Reimagining the Purpose of the Firm

At a time when U.S. businesses are still pondering the "if" and "when" of globalization, Hagel and Brown have written a compelling blueprint on the "how." Already the book has been positioned as a companion piece to Thomas Friedman's "The World is Flat (2205)." But heart and soul, the Hagel/Brown book is about collaboration -- the subject of the 6/20/2005 cover story in Business Week -- and how innovators are outsmarting the competition with new tools and processes for getting the most from the new networked marketplace. At the foundation of this book is one of the most interesting conceptions of the firm since Ronald Coase's transaction theory (1937). According to Hagel and Brown, the purpose of the new firm -- at a time when IT and market-liberalizing public-policy shifts have leveled the playing field in so many markets -- the purpose of the firm is to build new capabilities that make businesses more nimble, more competitive in their markets. As the authors demonstrate, there's no better way to develop new capabilities than to learn from best practices in collaboration.
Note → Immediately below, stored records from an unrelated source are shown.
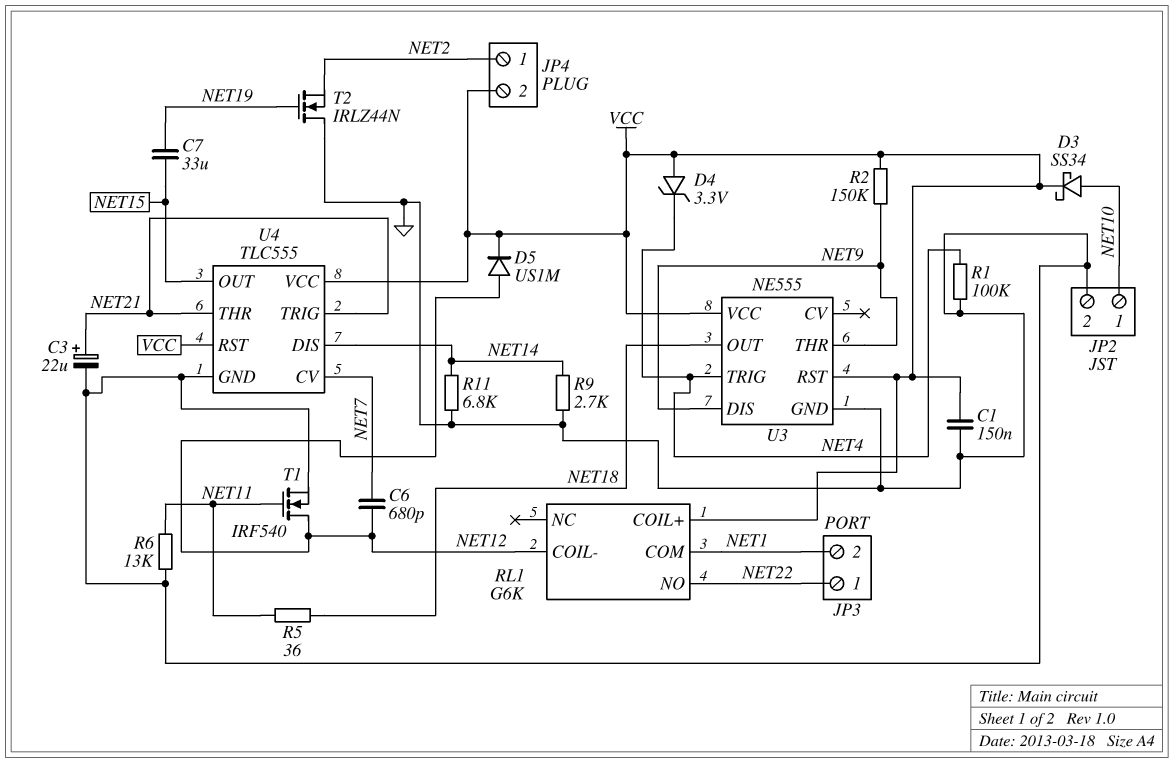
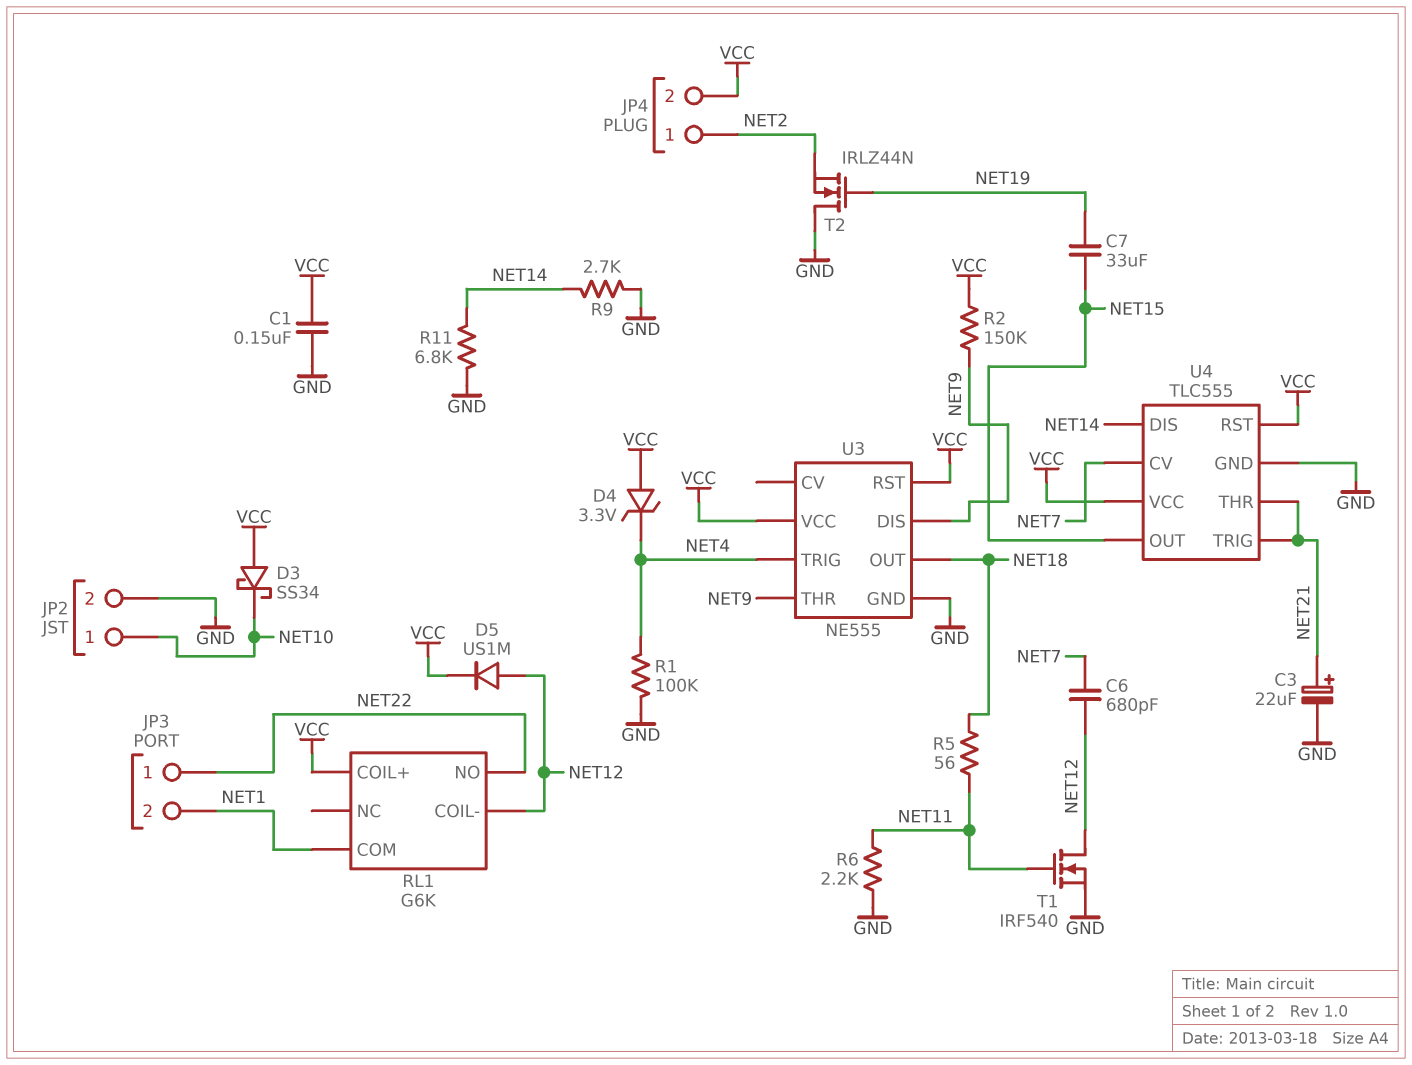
D3: schottky SS34 (A NET10, K VCC) -> schottky SS34 (A VCC, K NET10)
R5: 36 (NET11, NET18) -> 56 (NET11, NET18)
R6: 13k (GND, NET11) -> 2.2k (GND, NET11)

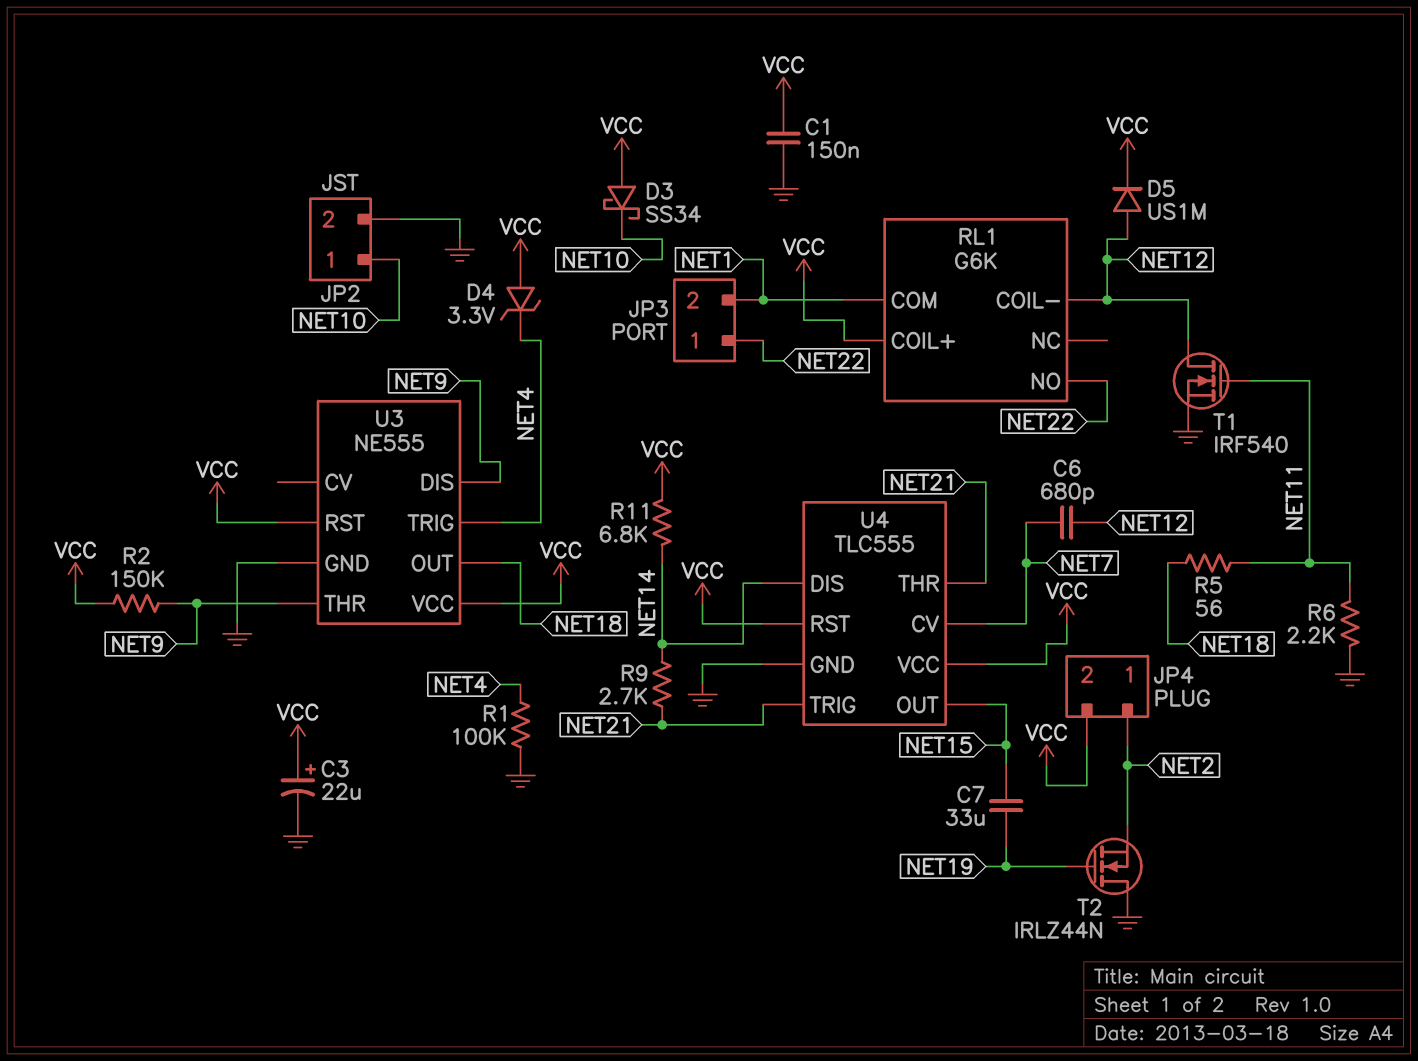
C3: 22uF (plus NET21, minus GND) -> 22uF (plus VCC, minus GND)
R9: 2.7k (GND, NET14) -> 2.7k (NET14, NET21)
R11: 6.8k (GND, NET14) -> 6.8k (NET14, VCC)

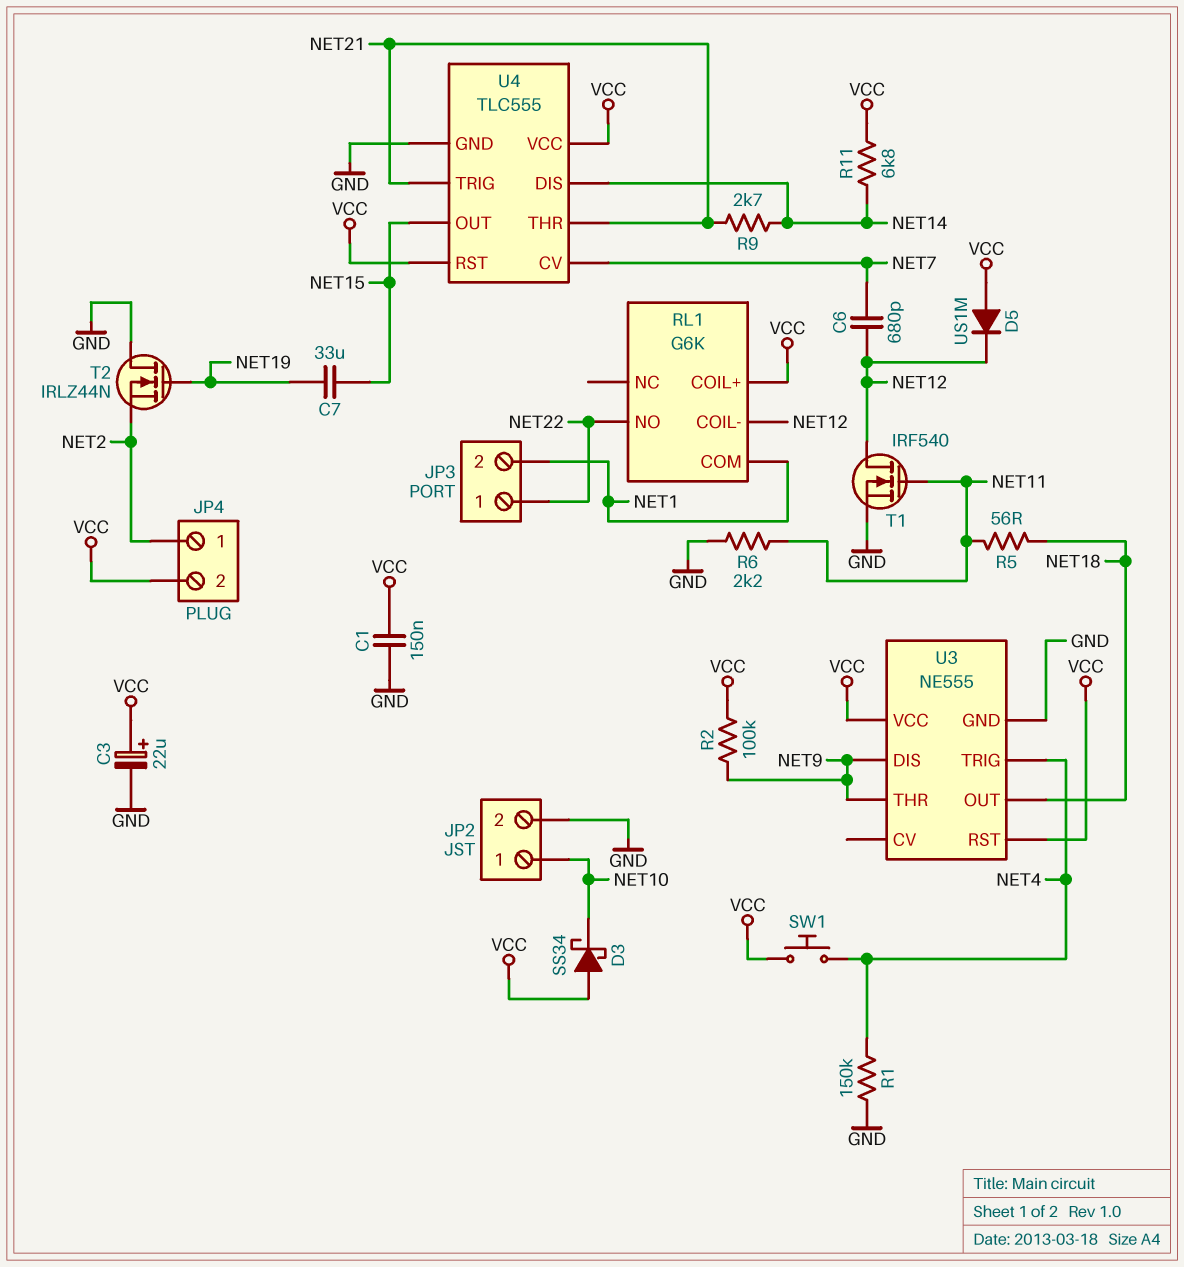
D4: zener 3.3V (A VCC, K NET4) -> none
D5: diode US1M (A NET12, K VCC) -> diode US1M (A VCC, K NET12)
R1: 100k (GND, NET4) -> 150k (GND, NET4)
R2: 150k (NET9, VCC) -> 100k (NET9, VCC)
SW1: none -> button (NET4, VCC)

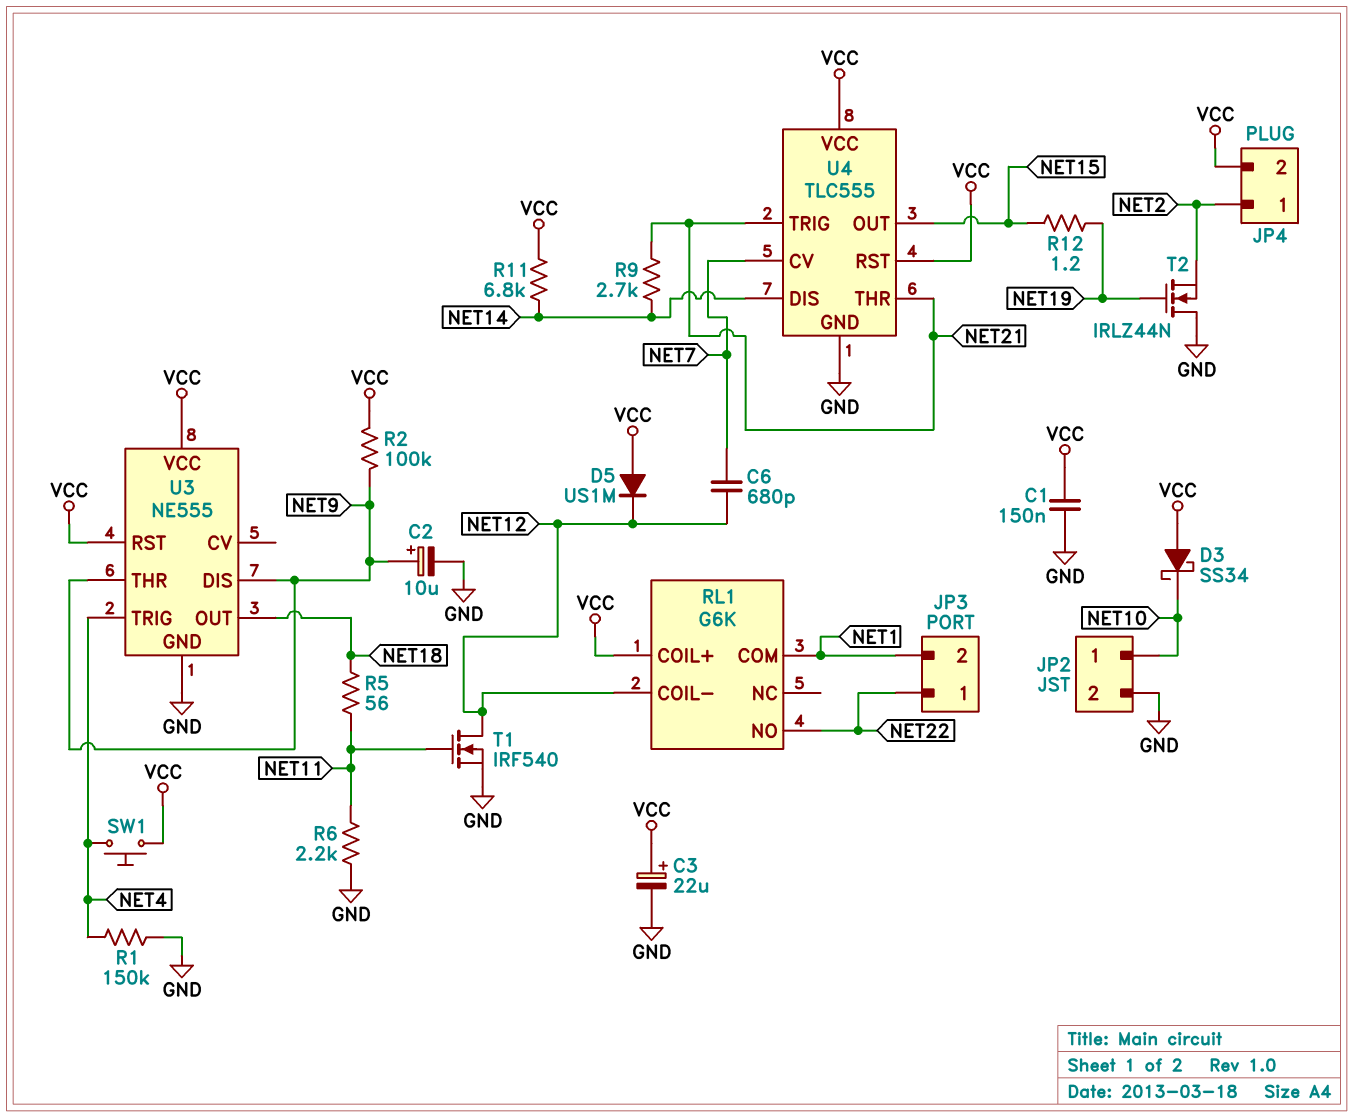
C2: none -> 10uF (plus NET9, minus GND)
C7: 33uF (NET15, NET19) -> none
R12: none -> 1.2 (NET15, NET19)

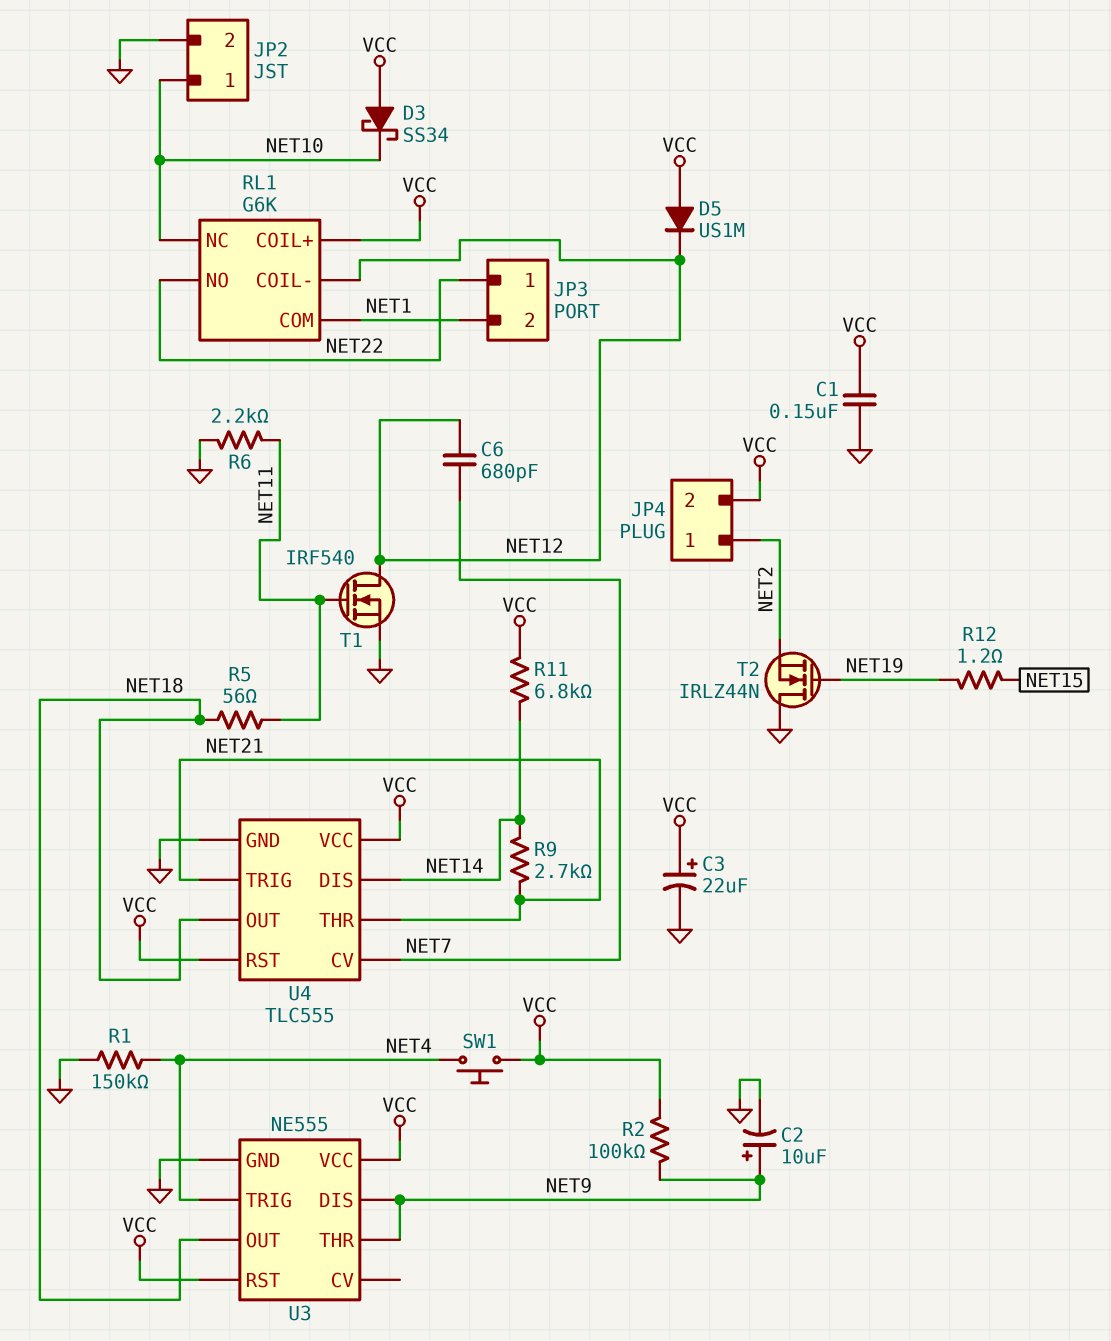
RL1 pin NC: none -> NET10
U4 pin OUT: NET15 -> NET18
Sustaining Business Innovation

Hagel and Brown have written an amazing book - it is hard to capture its full richness because it covers so many themes in interesting and thought-provoking ways. It's a book about offshoring, globalization, business strategy, innovation, the role of IT in enabling new business capabilities and public policy. What really intrigued me is their perspective on business innovation. We tend to view innovation as something that occurs within a company and usually associate it with breakthrough product innovation. Hagel and Brown urge us to reconsider what innovation is and where and how it occurs. Rather than emphasizing breakthrough product innovation, they urge us to think more about rapid incremental innovation of business processes and practices - as well as products. They make a strong case that the most powerful spawning grounds for this kind of innovation are at the edge - the edge of business processes, the edge of the enterprise and the geographic edge as represented in large emerging economies like China and India. Particularly provocative is their view that China and India are becoming catalysts for exactly this kind of rapid incremental innovation - and that Western companies are thinking much too narrowly about these economies as just sources of revenue growth. They suggest that new management techniques are required to harness this potential for innovation. In particular, they focus on the role of "productive friction" as a way to drive innovation across enterprises. To illustrate the concept of productive friction, they give fascinating examples from industries as diverse as motorcycles and flat panel displays. When most companies think about innovation across enterprises, they typically focus on "deals" or specific innovation projects. Hagel and Brown push us to build long-term, trust-based relationships across multiple enterprises to support sustained innovation. It is a much more ambitious undertaking, but they make a convincing case that this really is the only sustainable edge as we face more competition on a global scale. Rather than seeing competitive advantage erode, Hagel and Brown believe that companies can actually build even more substantial forms of advantage through learning how to get better faster by working with others. This is a "must read" book for anyone interested in business or the world we live in.